With a backlog at its highest level since March 2019, the waits are getting longer even as orders continue to pour in. ACT Research predicts 300,000 retail sales this year, 40% higher than pandemic-impacted 2020.
It’s just coincidence that the downtime is coming in the same month as most truck manufacturing halted during the first wave of COVID-19 in April 2020.
This and that …
So what does it cost to operate an electric truck compared to a diesel truck? Peterbilt is offering an EV operating cost calculator to help fleet managers answer that question. … Score another medium-duty engine truck win for Cummins Inc. (NYSE: CMI), its third in the last two months following deals with Daimler Trucks and Isuzu Commercial Truck of America. Two SPAC-backed startups find each other with Proterra supplying batteries to startup Lighting eMotors for Class 3 delivery vans.

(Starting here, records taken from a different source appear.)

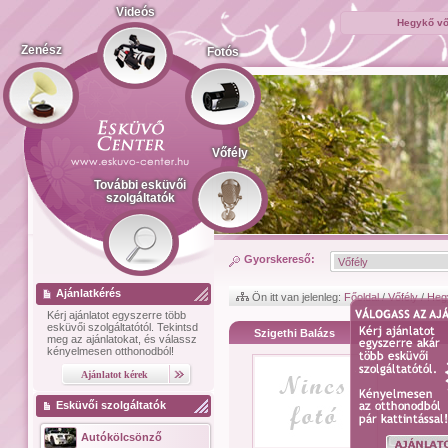
Videós
Hegykő vő
Zenész
Fotós
Vőfély
További esküvői
szolgáltatók
Gyorskereső:
Ajánlatkérés
Ön itt van jelenleg:
Főoldal
/
Vőfély
/
Heg
Kérj ajánlatot
egyszerre több
esküvői szolgáltatótól.
Tekintsd
Szigethi Balázs
meg az ajánlatokat, és válassz
kényelmesen otthonodból!
Esküvői szolgáltatók
Autókölcsönző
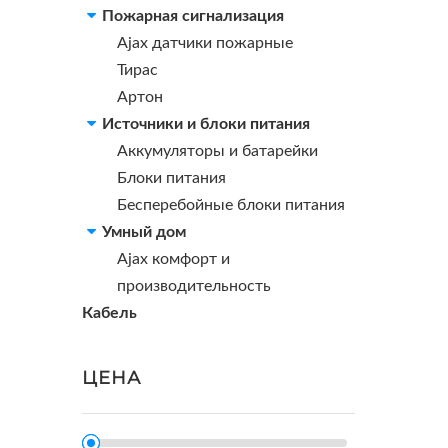
Пожарная сигнализация
Ajax датчики пожарные
Тирас
Артон
Источники и блоки питания
Аккумуляторы и батарейки
Блоки питания
Бесперебойные блоки питания
Умный дом
Ajax комфорт и
производительность
Кабель
ЦЕНА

Speaking of SPACs (and aren’t we always), Pitchbook’s EV/Mobility SPAC Handbook counts 26 blank check company reverse mergers in 2020 with mostly pre-revenue startups. Combined valuation exceeded $100 billion. That doesn’t count the flurry in the first three months this year in which the total number of SPACs (296) exceeds the 2020 frenzy of 248, according to SPAC Insider.
Toy story
Volvo CE sold 1 million excavators, loaders, haulers and trucks in the last 12 months. Toys, that is. Collaborating with Germany’s Dickie Toys, Volvo is present in almost every major toy store. Volvo CE also licenses Lego Technic and Bruder, among others. Volvo Trucks and Mack Trucks are also in the mix.